Estoy
HARTO. Completamente HARTO de Cataluña y de la mierda del procés. Estoy HARTO
hasta donde le llega el agua al pescador de camarones cuando le sube la marea
al que pesca quisquillas con el agua por las rodillas, como dice el viejo
chiste de Jaimito. Oigo argumentos muy convincentes y con los que estoy de
acuerdo, que explican de mil maneras por qué la defensa de la Constitución es
la garantía de la convivencia. Estoy totalmente de acuerdo con ellos, pero creo
que son perfectamente inútiles. No basta con defender la Constitución, hay que
aplicarla, con los medios que ella misma brinda. Cataluña es una desgracia sin
solución. Es el hijo envidioso y torticero que una familia numerosa puede tener
la desgracia de que le salga. Da igual cuanta deferencia se tenga con él. Da
igual que, debido a su envidia, se le dé más que a sus hermanos. Todo da igual.
Siempre dirá que a él se le trata peor, que se le da menos, que se le quiere
menos, que se le discrimina, etc., etc., etc. Ningún razonamiento, ningún hecho
objetivo le hará bajarse del burro. Lo único que cabe hacer, una vez llegado al
agotamiento y el hartazgo, es darle la razón y empezar a tener con él menos
detalles que con el resto de sus hermanos, a ver si por defecto, ya que no ha
sido posible por exceso, se da cuenta de que sus quejas eran injustas. Esto que
digo debe ser muy difícil de hacer con un hijo. Pero no lo es tanto para una
región. Y eso es lo que está pasando con Cataluña. Se inventan una historia que
nunca ha existido, una represión que nunca ha existido, una discriminación
negativa que nunca ha existido, aunque sí haya existido la discriminación
positiva, y un larguísimo etcétera de agravios imaginarios. Y esto no es desde
hace cuarenta años, no. Es desde hace siglos. Al menos desde no se sabe qué
inexistentes afrentas hubo con ellos en la guerra de sucesión española allá por
los albores del siglo XVIII. Pero, no, eso es mucho más tardío. Al menos –y
posiblemente antes– en tiempos de Juan II de Aragón, padre de Fernando el
Católico, antes de que se produjese la unión de Aragón y Castilla, ya estaban
los catalanes tocando las pelotas a su rey por supuestas afrentas. Afrentas
inexistentes que tienen anotadas en su memoria enferma. No en vano, Ortega y
Gasset, allá por 1932, en la República, cuando se discutía el Estatuto de
Cataluña, decía:
“Se nos ha dicho: «Hay que resolver el problema
catalán y hay que resolverlo de una vez para siempre, de raíz. La República
fracasaría si no lograse resolver este conflicto que la monarquía no acertó a
solventar».

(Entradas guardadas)
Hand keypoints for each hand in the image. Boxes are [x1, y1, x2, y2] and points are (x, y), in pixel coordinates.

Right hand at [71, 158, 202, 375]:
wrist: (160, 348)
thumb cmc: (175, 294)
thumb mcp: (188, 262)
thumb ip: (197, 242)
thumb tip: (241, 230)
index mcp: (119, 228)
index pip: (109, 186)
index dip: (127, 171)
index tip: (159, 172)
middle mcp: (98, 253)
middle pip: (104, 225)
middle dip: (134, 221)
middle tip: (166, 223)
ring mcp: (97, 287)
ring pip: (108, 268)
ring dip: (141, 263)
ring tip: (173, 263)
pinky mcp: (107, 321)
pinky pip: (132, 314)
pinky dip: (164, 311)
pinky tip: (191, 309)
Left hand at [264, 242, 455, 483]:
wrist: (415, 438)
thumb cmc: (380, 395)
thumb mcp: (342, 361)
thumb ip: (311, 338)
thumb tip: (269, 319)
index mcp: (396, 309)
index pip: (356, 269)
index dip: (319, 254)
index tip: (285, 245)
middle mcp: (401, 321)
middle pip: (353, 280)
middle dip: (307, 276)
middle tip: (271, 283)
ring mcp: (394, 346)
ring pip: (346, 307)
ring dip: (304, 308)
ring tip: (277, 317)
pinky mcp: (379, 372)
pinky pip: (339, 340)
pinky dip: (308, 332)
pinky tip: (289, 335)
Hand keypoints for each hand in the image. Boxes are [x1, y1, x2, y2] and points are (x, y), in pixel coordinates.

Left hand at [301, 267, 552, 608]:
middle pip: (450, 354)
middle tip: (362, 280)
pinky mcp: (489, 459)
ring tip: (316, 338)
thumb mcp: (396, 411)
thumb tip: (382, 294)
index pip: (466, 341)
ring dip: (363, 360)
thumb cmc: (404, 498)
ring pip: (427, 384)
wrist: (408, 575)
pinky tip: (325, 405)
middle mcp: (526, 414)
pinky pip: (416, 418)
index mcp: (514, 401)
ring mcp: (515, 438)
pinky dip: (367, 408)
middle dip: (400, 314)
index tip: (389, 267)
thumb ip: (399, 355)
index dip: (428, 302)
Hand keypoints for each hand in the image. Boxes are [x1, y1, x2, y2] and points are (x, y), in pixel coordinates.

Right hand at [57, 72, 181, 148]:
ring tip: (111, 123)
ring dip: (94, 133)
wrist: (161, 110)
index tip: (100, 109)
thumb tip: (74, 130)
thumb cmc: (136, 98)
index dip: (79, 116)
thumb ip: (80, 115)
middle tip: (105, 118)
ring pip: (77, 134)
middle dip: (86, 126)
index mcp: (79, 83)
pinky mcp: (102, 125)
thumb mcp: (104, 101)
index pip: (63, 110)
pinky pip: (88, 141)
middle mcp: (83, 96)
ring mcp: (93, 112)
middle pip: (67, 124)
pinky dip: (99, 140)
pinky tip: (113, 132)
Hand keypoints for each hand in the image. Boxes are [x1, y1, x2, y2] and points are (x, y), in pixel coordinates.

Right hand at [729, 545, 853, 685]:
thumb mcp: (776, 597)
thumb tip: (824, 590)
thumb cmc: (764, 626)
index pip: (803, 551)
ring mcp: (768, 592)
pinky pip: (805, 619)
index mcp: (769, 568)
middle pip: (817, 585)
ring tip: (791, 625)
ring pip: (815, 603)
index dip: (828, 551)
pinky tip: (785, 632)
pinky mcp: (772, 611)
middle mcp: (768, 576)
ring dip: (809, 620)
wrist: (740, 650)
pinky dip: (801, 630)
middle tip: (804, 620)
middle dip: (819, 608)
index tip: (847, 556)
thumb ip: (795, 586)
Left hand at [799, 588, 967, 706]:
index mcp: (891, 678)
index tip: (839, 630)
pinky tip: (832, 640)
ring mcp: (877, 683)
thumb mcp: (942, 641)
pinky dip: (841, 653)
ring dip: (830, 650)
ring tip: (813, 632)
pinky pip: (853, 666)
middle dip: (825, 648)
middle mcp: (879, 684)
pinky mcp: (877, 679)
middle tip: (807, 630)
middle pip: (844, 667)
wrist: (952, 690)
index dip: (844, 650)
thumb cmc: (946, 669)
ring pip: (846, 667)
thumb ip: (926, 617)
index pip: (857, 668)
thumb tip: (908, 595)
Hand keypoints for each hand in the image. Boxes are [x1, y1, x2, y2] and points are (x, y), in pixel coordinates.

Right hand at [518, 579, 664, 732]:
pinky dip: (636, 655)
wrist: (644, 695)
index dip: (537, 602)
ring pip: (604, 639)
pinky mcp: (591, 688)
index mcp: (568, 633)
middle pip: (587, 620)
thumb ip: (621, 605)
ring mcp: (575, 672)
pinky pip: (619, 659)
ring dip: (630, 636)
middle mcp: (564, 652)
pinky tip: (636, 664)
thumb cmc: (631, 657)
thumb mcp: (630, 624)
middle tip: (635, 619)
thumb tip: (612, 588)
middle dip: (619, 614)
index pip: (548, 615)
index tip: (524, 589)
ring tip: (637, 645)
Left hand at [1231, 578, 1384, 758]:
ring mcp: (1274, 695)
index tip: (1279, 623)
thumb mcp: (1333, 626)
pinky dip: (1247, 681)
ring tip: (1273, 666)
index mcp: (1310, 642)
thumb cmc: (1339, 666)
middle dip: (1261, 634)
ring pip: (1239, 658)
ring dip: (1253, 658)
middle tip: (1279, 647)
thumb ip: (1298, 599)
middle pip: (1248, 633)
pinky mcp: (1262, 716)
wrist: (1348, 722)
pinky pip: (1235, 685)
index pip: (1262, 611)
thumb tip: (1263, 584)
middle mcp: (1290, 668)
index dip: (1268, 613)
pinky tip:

(INSTRUCCIÓN 1):
Responde según el artículo sobre Cataluña:
(a) ¿De qué personaje es el viejo chiste que se menciona al principio?
(b) ¿De quién era padre Juan II de Aragón?
(c) ¿En qué año hablaba Ortega y Gasset mientras se discutía el Estatuto de Cataluña?
(INSTRUCCIÓN 2):
¿Puedes seguir escribiendo el artículo sobre Cataluña a partir de su última frase?
Las entradas guardadas son un material independiente del artículo sobre Cataluña.

(TU RESPUESTA 1):
(a) De Jaimito.
(b) De Fernando el Católico.
(c) En 1932.

(TU RESPUESTA 2):
[…]
¿Qué es eso de proponernos
conminativamente que resolvamos de una vez para siempre y de raíz un problema,
sin parar en las mientes de si ese problema, él por sí mismo, es soluble,
soluble en esa forma radical y fulminante? ¿Qué diríamos de quien nos obligase
sin remisión a resolver de golpe el problema de la cuadratura del círculo?
Sencillamente diríamos que, con otras palabras, nos había invitado al suicidio.
Pues bien, señores; yo
sostengo que el problema catalán, como todos los parejos a él, que han existido
y existen en otras naciones, es un problema que no
se puede resolver, que sólo se puede conllevar, y al decir esto,
conste que significo con ello, no sólo que los demás españoles tenemos que
conllevarnos con los catalanes, sino que los catalanes también tienen que
conllevarse con los demás españoles.
[…]
Digo, pues, que el problema catalán es
un problema que no se puede resolver,
que sólo se puede conllevar; que es un problema perpetuo, que ha sido siempre,
antes de que existiese la unidad peninsular y seguirá siendo mientras España
subsista; que es un problema perpetuo, y que a fuer de tal, repito, sólo se
puede conllevar.
¿Por qué? En rigor, no
debía hacer falta que yo apuntase la respuesta, porque debía ésta hallarse en
todas las mentes medianamente cultivadas. Cualquiera diría que se trata de un
problema único en el mundo, que anda buscando, sin hallarla, su pareja en la
Historia, cuando es más bien un fenómeno cuya estructura fundamental es
archiconocida, porque se ha dado y se da con abundantísima frecuencia sobre el
área histórica. Es tan conocido y tan frecuente, que desde hace muchos años
tiene inclusive un nombre técnico: el problema catalán es
un caso corriente de lo que se llama nacionalismo particularista.
[…]
¿Qué es el nacionalismo particularista? Es un
sentimiento de entorno vago, de intensidad variable, pero de tendencia
sumamente clara, que se apodera de un pueblo o colectividad y le hace desear
ardientemente vivir aparte de los demás pueblos o colectividades. Mientras éstos anhelan lo contrario, a saber: adscribirse,
integrarse, fundirse en una gran unidad histórica, en esa radical comunidad de
destino que es una gran nación, esos otros pueblos sienten, por una misteriosa y fatal
predisposición, el afán de quedar fuera, exentos, señeros, intactos de toda
fusión, reclusos y absortos dentro de sí mismos.
[…]
En cambio, el pueblo particularista
parte, desde luego, de un sentimiento defensivo, de una extraña y terrible
hiperestesia frente a todo contacto y toda fusión; es un anhelo de vivir aparte. Por eso el nacionalismo particularista podría llamarse, más
expresivamente, apartismo o, en buen castellano, señerismo.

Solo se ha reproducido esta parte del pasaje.